> _JOB ITEM_
Below is a listing; transcribe it exactly but without any images.
*** STUDY MATERIAL ***
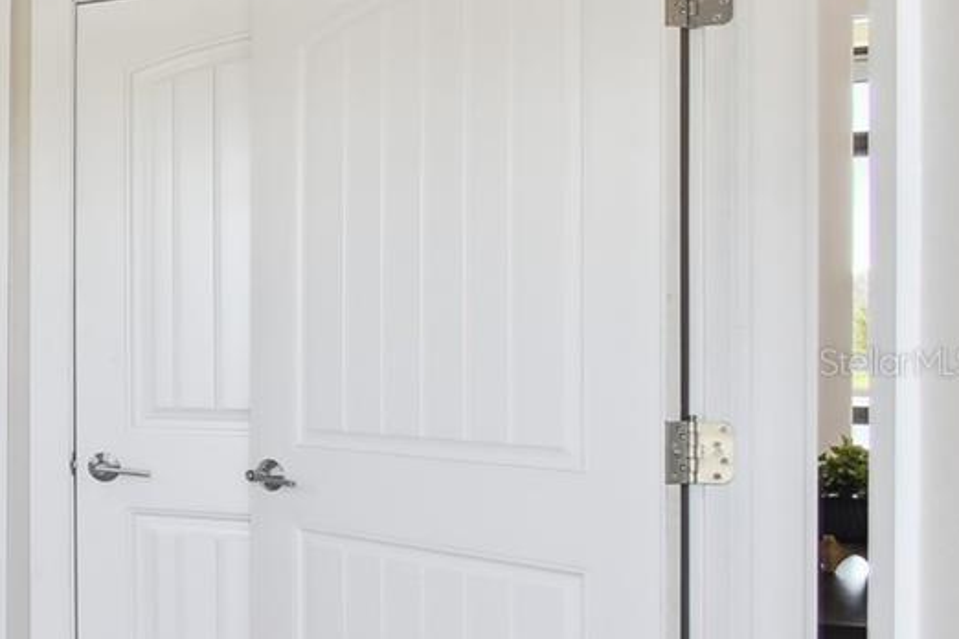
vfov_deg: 29.2
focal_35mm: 46
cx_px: -487
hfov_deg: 28.1
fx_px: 1225
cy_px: 362
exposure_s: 1/13
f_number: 7.1
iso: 100
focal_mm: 10
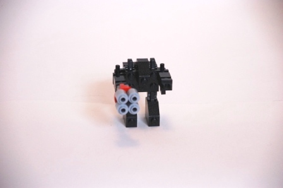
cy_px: 94
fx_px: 1591
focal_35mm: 202
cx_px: 142
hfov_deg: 10.2
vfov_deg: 6.8
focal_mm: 135
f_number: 5.6
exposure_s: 1/100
*** End of STUDY MATERIAL ***
> _SOLUTION TO THIS EXERCISE_
vfov_deg: 29.2
focal_35mm: 46
cx_px: -487
hfov_deg: 28.1
fx_px: 1225
cy_px: 362
exposure_s: 1/13
f_number: 7.1
iso: 100
focal_mm: 10
cy_px: 94
fx_px: 1591
focal_35mm: 202
cx_px: 142
hfov_deg: 10.2
vfov_deg: 6.8
focal_mm: 135
f_number: 5.6
exposure_s: 1/100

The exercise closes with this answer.